Print every entry exactly once more, omitting each picture.

+ + + + + + +

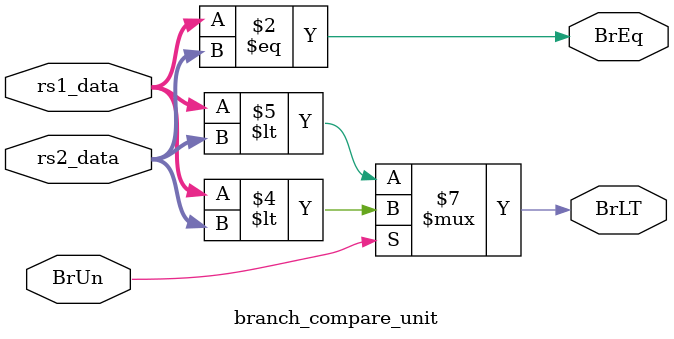
<source format=v>
module branch_compare_unit(
    input wire [31:0] rs1_data,
    input wire [31:0] rs2_data,
    input wire BrUn,
    output reg BrEq,
    output reg BrLT
);

always@(*)
begin 
    BrEq = rs1_data == rs2_data;
    if (BrUn==1'b1)
        BrLT = (rs1_data < rs2_data);
    else 
        BrLT = ($signed(rs1_data) < $signed(rs2_data));
end

endmodule
</source>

+ + + + + + +

Written reply -
<source format=v>
module branch_compare_unit(
    input wire [31:0] rs1_data,
    input wire [31:0] rs2_data,
    input wire BrUn,
    output reg BrEq,
    output reg BrLT
);

always@(*)
begin 
    BrEq = rs1_data == rs2_data;
    if (BrUn==1'b1)
        BrLT = (rs1_data < rs2_data);
    else 
        BrLT = ($signed(rs1_data) < $signed(rs2_data));
end

endmodule
</source>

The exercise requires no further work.